EXERCISE:
Pull every line of text from the listing below and reproduce each one unchanged, in its original order.

DATASET EXTRACT:
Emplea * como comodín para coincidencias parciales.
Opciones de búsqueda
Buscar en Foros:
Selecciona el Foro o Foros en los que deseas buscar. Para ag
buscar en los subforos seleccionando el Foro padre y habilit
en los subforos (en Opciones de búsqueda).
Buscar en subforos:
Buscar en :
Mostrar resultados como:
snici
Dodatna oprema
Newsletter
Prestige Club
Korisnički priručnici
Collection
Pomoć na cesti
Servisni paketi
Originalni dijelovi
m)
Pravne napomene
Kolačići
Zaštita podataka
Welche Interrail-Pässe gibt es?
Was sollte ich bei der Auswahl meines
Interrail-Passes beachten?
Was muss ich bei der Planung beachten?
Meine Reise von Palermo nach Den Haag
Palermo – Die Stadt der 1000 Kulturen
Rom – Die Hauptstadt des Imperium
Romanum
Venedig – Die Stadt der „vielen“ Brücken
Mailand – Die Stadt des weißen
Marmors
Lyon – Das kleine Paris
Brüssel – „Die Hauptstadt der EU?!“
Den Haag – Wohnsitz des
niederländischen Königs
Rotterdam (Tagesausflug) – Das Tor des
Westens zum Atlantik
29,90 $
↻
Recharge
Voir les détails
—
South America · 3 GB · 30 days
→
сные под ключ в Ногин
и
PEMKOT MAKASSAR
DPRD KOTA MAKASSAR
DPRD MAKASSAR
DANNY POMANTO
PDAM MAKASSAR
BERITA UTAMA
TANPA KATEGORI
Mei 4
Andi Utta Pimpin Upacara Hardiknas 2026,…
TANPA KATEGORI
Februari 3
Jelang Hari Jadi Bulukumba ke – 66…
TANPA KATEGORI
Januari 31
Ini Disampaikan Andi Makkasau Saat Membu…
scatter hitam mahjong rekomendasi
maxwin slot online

COMPLETED EXERCISE:
Emplea * como comodín para coincidencias parciales.
Opciones de búsqueda
Buscar en Foros:
Selecciona el Foro o Foros en los que deseas buscar. Para ag
buscar en los subforos seleccionando el Foro padre y habilit
en los subforos (en Opciones de búsqueda).
Buscar en subforos:
Buscar en :
Mostrar resultados como:
snici
Dodatna oprema
Newsletter
Prestige Club
Korisnički priručnici
Collection
Pomoć na cesti
Servisni paketi
Originalni dijelovi
m)
Pravne napomene
Kolačići
Zaštita podataka
Welche Interrail-Pässe gibt es?
Was sollte ich bei der Auswahl meines
Interrail-Passes beachten?
Was muss ich bei der Planung beachten?
Meine Reise von Palermo nach Den Haag
Palermo – Die Stadt der 1000 Kulturen
Rom – Die Hauptstadt des Imperium
Romanum
Venedig – Die Stadt der „vielen“ Brücken
Mailand – Die Stadt des weißen
Marmors
Lyon – Das kleine Paris
Brüssel – „Die Hauptstadt der EU?!“
Den Haag – Wohnsitz des
niederländischen Königs
Rotterdam (Tagesausflug) – Das Tor des
Westens zum Atlantik
29,90 $
↻
Recharge
Voir les détails
—
South America · 3 GB · 30 days
→
сные под ключ в Ногин
и
PEMKOT MAKASSAR
DPRD KOTA MAKASSAR
DPRD MAKASSAR
DANNY POMANTO
PDAM MAKASSAR
BERITA UTAMA
TANPA KATEGORI
Mei 4
Andi Utta Pimpin Upacara Hardiknas 2026,…
TANPA KATEGORI
Februari 3
Jelang Hari Jadi Bulukumba ke – 66…
TANPA KATEGORI
Januari 31
Ini Disampaikan Andi Makkasau Saat Membu…
scatter hitam mahjong rekomendasi
maxwin slot online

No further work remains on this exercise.